None of that, for better or worse, brings Iraq truly closer to stability, of course. But I remain confident that that country has a critical mass of people who are determined enough to make it work to, well, make it work.
Michael, if it was just you and I and a box of beers, I’m sure we’d agree on most things. But I have an emotional notion that while the war is still on, the criticism of the chieftain is not as important as persisting in the fight. I am not trying to say my way is right or that it’s even rational. I’ll have a post on all that someday. I don’t think criticism is treason (just to head off the inevitable counter-post from the inevitable misreaders). But for me, I know what feels right. Maybe it’s the Scots-Irish in me. Maybe it’s the German.
November 15th, 2005 at 6:48 am
I have many of those same feelings. I’m an Army brat, my father a retired officer. But in this case I think criticism is necessary because something needs to be done or we may well lose. And at risk of quoting myself, Iraq has all of Vietnam’s quagmire potential and none of its strategic irrelevance. If we lose, this will be a disaster for us.
As you know, Lincoln was subjected to awful criticism throughout the war, including all sorts of Congressional meddling. I’m sure that made things difficult. On the other hand we finally got Grant and Sherman and Sheridan.
November 15th, 2005 at 8:21 am
“If the far more rational government in Tehran is crossing the Shia-Sunni divide to treat with al Qaeda, it is very likely that Saddam would have had we not turned our attention to Iraq so quickly after the elimination of the Taliban.”
Man, talk about non-sequitors. And poor arguments. Even if the analogy made the slightest bit of sense - which it doesn’t on its own terms - one is in pretty poor shape when one’s argument becomes “if we hadn’t attacked Iraq, Saddam might have started to aid Al-Qaeda.” Yes, that’s a great reason for treating Iraq as an imminent threat and throwing most of your military resources at it.
Are you seriously endorsing this as deep thinking on the War on Terror?
November 15th, 2005 at 12:04 pm
I don’t see the Vietnam analogy, other than the two points Cal mentioned.

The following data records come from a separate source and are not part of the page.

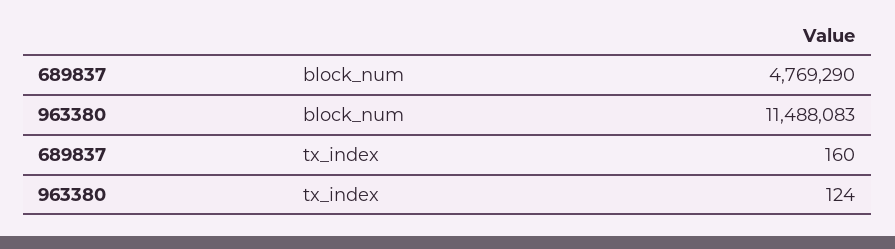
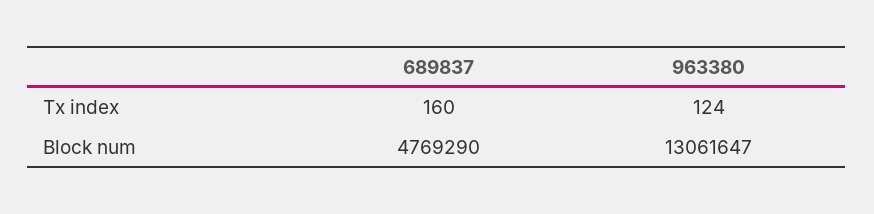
  {
    "689837": {
      "block_num": 4769290,
      "tx_index": 160
    },
    "963380": {
-     "block_num": 11488083,
+     "block_num": 13061647,
      "tx_index": 124
    }
  }

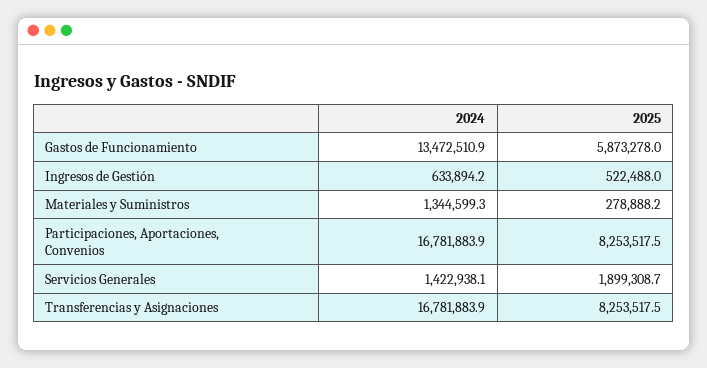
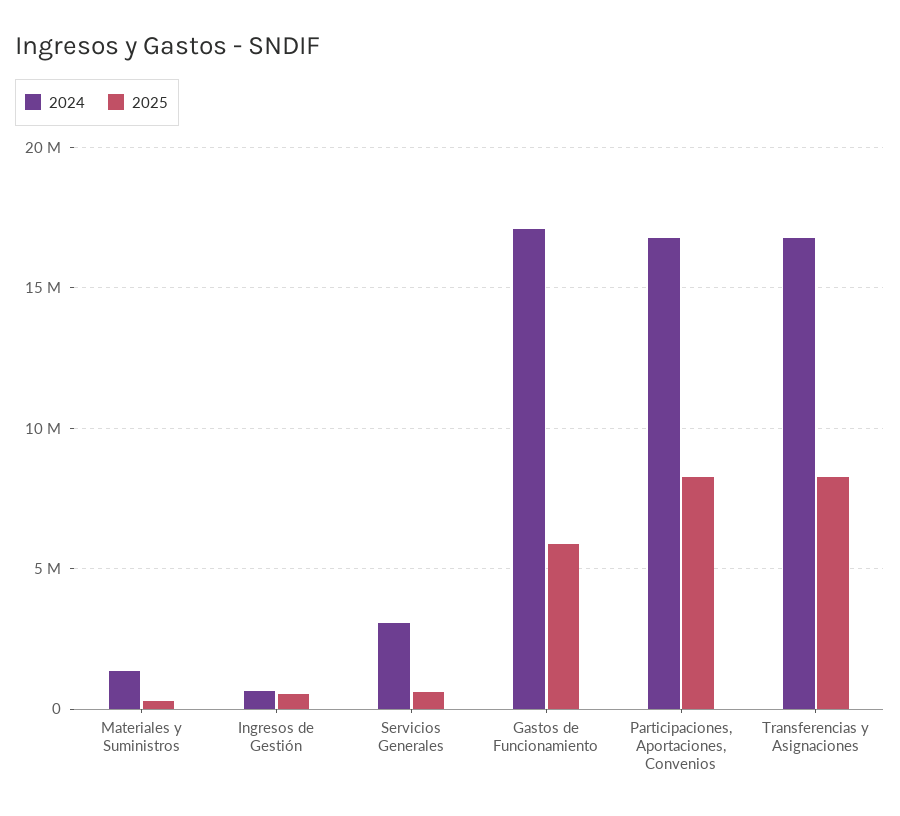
  {
    "2024": {
-     "Gastos de Funcionamiento": 13472510.9,
+     "Gastos de Funcionamiento": 17000000,
      "Ingresos de Gestión": 633894.2,
      "Materiales y Suministros": 1344599.3,
      "Participaciones, Aportaciones, Convenios": 16781883.9,
-     "Servicios Generales": 1422938.1,
+     "Servicios Generales": 3000000,
      "Transferencias y Asignaciones": 16781883.9
    },
    "2025": {
      "Gastos de Funcionamiento": 5873278,
      "Ingresos de Gestión": 522488,
      "Materiales y Suministros": 278888.2,
      "Participaciones, Aportaciones, Convenios": 8253517.5,
-     "Servicios Generales": 1899308.7,
+     "Servicios Generales": 500000,
      "Transferencias y Asignaciones": 8253517.5
    }
  }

The South Vietnamese government was oppresive and unpopular. The vast majority of Iraqis support their government. South Vietnam itself had no strong national identity. Iraq has a strong national self image. Even though the conflict has transformed into something our president and military didn’t forsee, we seem to have stumbled upon a winning strategy against Al-Qaeda. The enemy is hemoraging public support in the Arab world.
I give Bush no credit for this, other than for being too bull-headed to back down from a fight - any fight. A part of me still wonders if he saw Iraq as a blotch on the Bush family honor and if that played a role in starting the war. I didn’t see any reason for us to get involved in Iraq, but it has turned out much better than I had expected. We’re winning in Iraq and in the Arab world in general. If Iraq can be compared to Vietnam, it’s Al-Qaeda’s Vietnam, not ours. They’re the ones losing the war of public opinion. The US can afford to lose the support of the Arab street (what else is new?). Al-Qaeda can’t.